WHAT YOU ARE ASKED TO DO: Reproduce the listing below with every "Person at" switched to "Individual at" and nothing else changed.

======== DATA SUPPLIED

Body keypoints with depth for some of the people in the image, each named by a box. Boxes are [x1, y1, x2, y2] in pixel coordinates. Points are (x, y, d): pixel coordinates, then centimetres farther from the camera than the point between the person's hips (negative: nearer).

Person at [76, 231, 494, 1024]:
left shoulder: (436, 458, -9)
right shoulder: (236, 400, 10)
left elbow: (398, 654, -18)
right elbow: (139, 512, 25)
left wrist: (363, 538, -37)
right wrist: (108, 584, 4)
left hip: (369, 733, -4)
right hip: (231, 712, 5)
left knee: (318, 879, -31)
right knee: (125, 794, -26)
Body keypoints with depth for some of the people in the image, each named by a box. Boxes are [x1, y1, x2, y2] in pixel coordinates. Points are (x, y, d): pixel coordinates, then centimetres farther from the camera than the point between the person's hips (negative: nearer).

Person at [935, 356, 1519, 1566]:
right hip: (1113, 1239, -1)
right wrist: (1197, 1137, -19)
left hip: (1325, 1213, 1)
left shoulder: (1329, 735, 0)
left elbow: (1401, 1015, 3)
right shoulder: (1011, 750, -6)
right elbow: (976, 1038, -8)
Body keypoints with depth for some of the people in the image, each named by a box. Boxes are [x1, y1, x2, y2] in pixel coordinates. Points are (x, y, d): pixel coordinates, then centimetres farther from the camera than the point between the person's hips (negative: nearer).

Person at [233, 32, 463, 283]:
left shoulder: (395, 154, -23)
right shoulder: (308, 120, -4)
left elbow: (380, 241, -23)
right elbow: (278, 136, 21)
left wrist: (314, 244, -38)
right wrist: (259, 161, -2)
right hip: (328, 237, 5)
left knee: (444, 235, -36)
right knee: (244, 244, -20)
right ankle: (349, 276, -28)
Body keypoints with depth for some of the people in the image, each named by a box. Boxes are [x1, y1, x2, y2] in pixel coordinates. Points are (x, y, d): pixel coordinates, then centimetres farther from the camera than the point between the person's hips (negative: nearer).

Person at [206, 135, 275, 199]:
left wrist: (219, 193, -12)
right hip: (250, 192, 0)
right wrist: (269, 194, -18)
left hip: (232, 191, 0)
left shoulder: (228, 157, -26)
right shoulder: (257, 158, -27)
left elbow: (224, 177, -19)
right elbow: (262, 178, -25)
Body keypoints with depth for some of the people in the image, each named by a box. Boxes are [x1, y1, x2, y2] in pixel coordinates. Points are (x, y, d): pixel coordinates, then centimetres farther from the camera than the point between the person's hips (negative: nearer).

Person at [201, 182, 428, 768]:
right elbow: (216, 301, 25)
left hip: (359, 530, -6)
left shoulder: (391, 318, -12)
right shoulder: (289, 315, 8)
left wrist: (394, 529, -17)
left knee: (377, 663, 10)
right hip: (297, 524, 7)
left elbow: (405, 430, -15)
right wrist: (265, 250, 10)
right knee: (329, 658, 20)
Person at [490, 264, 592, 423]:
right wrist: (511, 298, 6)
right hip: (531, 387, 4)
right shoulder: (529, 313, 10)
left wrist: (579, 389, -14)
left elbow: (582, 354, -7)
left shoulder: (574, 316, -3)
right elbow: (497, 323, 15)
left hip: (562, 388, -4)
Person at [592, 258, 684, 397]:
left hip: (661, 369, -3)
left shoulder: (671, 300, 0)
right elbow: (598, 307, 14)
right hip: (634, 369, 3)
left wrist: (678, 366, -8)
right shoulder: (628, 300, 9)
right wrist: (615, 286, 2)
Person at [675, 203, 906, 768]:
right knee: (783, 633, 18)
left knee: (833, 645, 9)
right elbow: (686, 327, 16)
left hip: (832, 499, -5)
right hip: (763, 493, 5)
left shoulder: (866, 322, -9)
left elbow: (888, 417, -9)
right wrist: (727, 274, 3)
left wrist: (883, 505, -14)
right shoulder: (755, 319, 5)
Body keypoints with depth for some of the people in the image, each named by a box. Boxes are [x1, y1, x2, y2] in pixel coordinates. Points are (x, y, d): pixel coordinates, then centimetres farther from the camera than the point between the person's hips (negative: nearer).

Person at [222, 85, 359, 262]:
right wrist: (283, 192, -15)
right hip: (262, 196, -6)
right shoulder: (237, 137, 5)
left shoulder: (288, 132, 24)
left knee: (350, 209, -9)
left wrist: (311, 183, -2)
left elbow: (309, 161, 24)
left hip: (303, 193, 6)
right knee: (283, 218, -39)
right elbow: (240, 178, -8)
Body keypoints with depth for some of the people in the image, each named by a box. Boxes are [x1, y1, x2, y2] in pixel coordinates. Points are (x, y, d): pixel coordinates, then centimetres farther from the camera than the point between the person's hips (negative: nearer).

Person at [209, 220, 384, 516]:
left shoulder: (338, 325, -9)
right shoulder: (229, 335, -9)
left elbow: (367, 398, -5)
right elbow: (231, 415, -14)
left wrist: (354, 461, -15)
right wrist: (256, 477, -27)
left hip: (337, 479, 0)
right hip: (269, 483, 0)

================

RESULT OF THIS EXERCISE:
Body keypoints with depth for some of the people in the image, each named by a box. Boxes are [x1, y1, x2, y2] in pixel coordinates. Points are (x, y, d): pixel coordinates, then centimetres farther from the camera than the point between the person's hips (negative: nearer).

Individual at [76, 231, 494, 1024]:
left shoulder: (436, 458, -9)
right shoulder: (236, 400, 10)
left elbow: (398, 654, -18)
right elbow: (139, 512, 25)
left wrist: (363, 538, -37)
right wrist: (108, 584, 4)
left hip: (369, 733, -4)
right hip: (231, 712, 5)
left knee: (318, 879, -31)
right knee: (125, 794, -26)
Body keypoints with depth for some of the people in the image, each named by a box. Boxes are [x1, y1, x2, y2] in pixel coordinates. Points are (x, y, d): pixel coordinates, then centimetres farther from the camera than the point between the person's hips (negative: nearer).

Individual at [935, 356, 1519, 1566]:
right hip: (1113, 1239, -1)
right wrist: (1197, 1137, -19)
left hip: (1325, 1213, 1)
left shoulder: (1329, 735, 0)
left elbow: (1401, 1015, 3)
right shoulder: (1011, 750, -6)
right elbow: (976, 1038, -8)
Body keypoints with depth for some of the people in the image, each named by a box. Boxes are [x1, y1, x2, y2] in pixel coordinates. Points are (x, y, d): pixel coordinates, then centimetres farther from the camera than the point between the person's hips (negative: nearer).

Individual at [233, 32, 463, 283]:
left shoulder: (395, 154, -23)
right shoulder: (308, 120, -4)
left elbow: (380, 241, -23)
right elbow: (278, 136, 21)
left wrist: (314, 244, -38)
right wrist: (259, 161, -2)
right hip: (328, 237, 5)
left knee: (444, 235, -36)
right knee: (244, 244, -20)
right ankle: (349, 276, -28)
Body keypoints with depth for some of the people in the image, each named by a box. Boxes are [x1, y1, x2, y2] in pixel coordinates. Points are (x, y, d): pixel coordinates, then centimetres farther from the camera than the point between the person's hips (negative: nearer).

Individual at [206, 135, 275, 199]:
left wrist: (219, 193, -12)
right hip: (250, 192, 0)
right wrist: (269, 194, -18)
left hip: (232, 191, 0)
left shoulder: (228, 157, -26)
right shoulder: (257, 158, -27)
left elbow: (224, 177, -19)
right elbow: (262, 178, -25)
Body keypoints with depth for some of the people in the image, each named by a box. Boxes are [x1, y1, x2, y2] in pixel coordinates. Points are (x, y, d): pixel coordinates, then centimetres farther from the camera than the point between the person's hips (negative: nearer).

Individual at [201, 182, 428, 768]:
right elbow: (216, 301, 25)
left hip: (359, 530, -6)
left shoulder: (391, 318, -12)
right shoulder: (289, 315, 8)
left wrist: (394, 529, -17)
left knee: (377, 663, 10)
right hip: (297, 524, 7)
left elbow: (405, 430, -15)
right wrist: (265, 250, 10)
right knee: (329, 658, 20)
Individual at [490, 264, 592, 423]:
right wrist: (511, 298, 6)
right hip: (531, 387, 4)
right shoulder: (529, 313, 10)
left wrist: (579, 389, -14)
left elbow: (582, 354, -7)
left shoulder: (574, 316, -3)
right elbow: (497, 323, 15)
left hip: (562, 388, -4)
Individual at [592, 258, 684, 397]:
left hip: (661, 369, -3)
left shoulder: (671, 300, 0)
right elbow: (598, 307, 14)
right hip: (634, 369, 3)
left wrist: (678, 366, -8)
right shoulder: (628, 300, 9)
right wrist: (615, 286, 2)
Individual at [675, 203, 906, 768]:
right knee: (783, 633, 18)
left knee: (833, 645, 9)
right elbow: (686, 327, 16)
left hip: (832, 499, -5)
right hip: (763, 493, 5)
left shoulder: (866, 322, -9)
left elbow: (888, 417, -9)
right wrist: (727, 274, 3)
left wrist: (883, 505, -14)
right shoulder: (755, 319, 5)
Body keypoints with depth for some of the people in the image, each named by a box. Boxes are [x1, y1, x2, y2] in pixel coordinates. Points are (x, y, d): pixel coordinates, then centimetres farther from the camera than the point between the person's hips (negative: nearer).

Individual at [222, 85, 359, 262]:
right wrist: (283, 192, -15)
right hip: (262, 196, -6)
right shoulder: (237, 137, 5)
left shoulder: (288, 132, 24)
left knee: (350, 209, -9)
left wrist: (311, 183, -2)
left elbow: (309, 161, 24)
left hip: (303, 193, 6)
right knee: (283, 218, -39)
right elbow: (240, 178, -8)
Body keypoints with depth for some of the people in the image, each named by a box. Boxes are [x1, y1, x2, y2] in pixel coordinates. Points are (x, y, d): pixel coordinates, then centimetres farther from the camera than the point between the person's hips (negative: nearer).

Individual at [209, 220, 384, 516]:
left shoulder: (338, 325, -9)
right shoulder: (229, 335, -9)
left elbow: (367, 398, -5)
right elbow: (231, 415, -14)
left wrist: (354, 461, -15)
right wrist: (256, 477, -27)
left hip: (337, 479, 0)
right hip: (269, 483, 0)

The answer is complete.